ELK GROVE, Calif. (KTXL) — An entire community remains in shock Friday night after an Elk Grove officer was killed in a wrong-way crash.
“We are heartbroken. We are broken,” said Elk Grove Police Chief Timothy Albright. “We are broken as a community.”
Officer Tyler ‘Ty’ Lenehan died early Friday morning on Highway 99 while on his way to work.
The California Highway Patrol’s Sacramento dispatch center said they received a call about a wrong-way driver going northbound in the southbound lanes of Highway 99 around 5:13 a.m. At the time, the caller reported the driver was near 47th Avenue.
Multiple units responded to the area, the CHP reported. Another caller then reported that the wrong-way driver had collided with a police motorcycle.
The CHP said the suspect was driving a 2016 Dodge Challenger at the time of the crash near 12th Avenue and was allegedly found walking away from the scene when they arrived.
Officers also found Lenehan, who had been ejected from his motorcycle and had life-threatening injuries. He was taken to UC Davis Medical Center, where he later died.
“This was entirely senseless,” said Councilmember Kevin Spease.
The community has rallied together all day to show their support for the fallen officer. Sacramento police and the Sacramento County Sheriff’s Office offered to patrol Elk Grove to allow the community’s officers “a moment to process through the heartbreaking loss of Officer Ty Lenehan.”
Before becoming an officer, Lenehan was a member of the Air Force for five years. He began his law enforcement career as a reserve officer for the Citrus Heights Police Department in 2012.

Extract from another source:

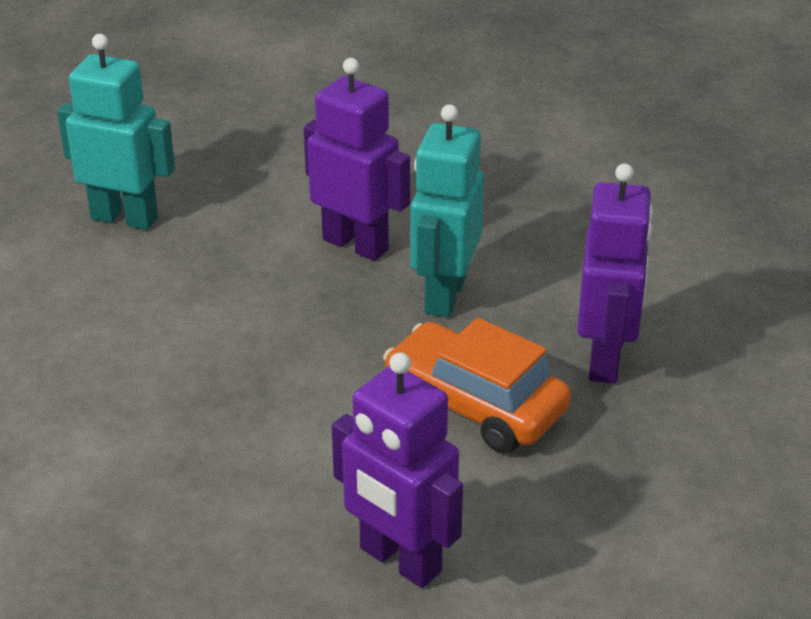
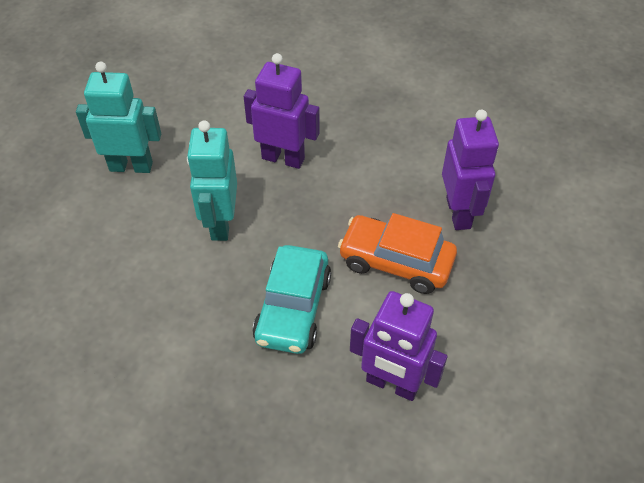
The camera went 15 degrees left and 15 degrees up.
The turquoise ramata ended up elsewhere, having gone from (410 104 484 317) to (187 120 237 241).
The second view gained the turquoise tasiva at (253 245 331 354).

He then worked for two years with the Galt Police Department before joining Elk Grove police in 2016.
“Will be remembered for his infectious smile, his genuine and loyal heart and his love for his God, his family, this profession and this community,” Albright said.
From close friends to coworkers to complete strangers, people at the vigil were trying to stay strong to help a family through their pain and loss.
For Councilmember Stephanie Nguyen, whose husband was an officer in the motor unit for six years, she said her heart breaks for the family.
“A wife will go home tonight as a widow. A mother will go home to her two little boys, the same age as my two little girls, and share with them their father is not coming home tonight,” Nguyen said.
It’s a tragedy that Mayor Bobbie Singh-Allen said should never have happened.
“It could have been prevented. Don’t drink and drive. It’s that simple. There is no excuse. There is no excuse,” Singh-Allen said.
The law enforcement community is coming together to help the Lenehan family. Singh-Allen said Lenehan’s wife serves at the Sacramento Police Department.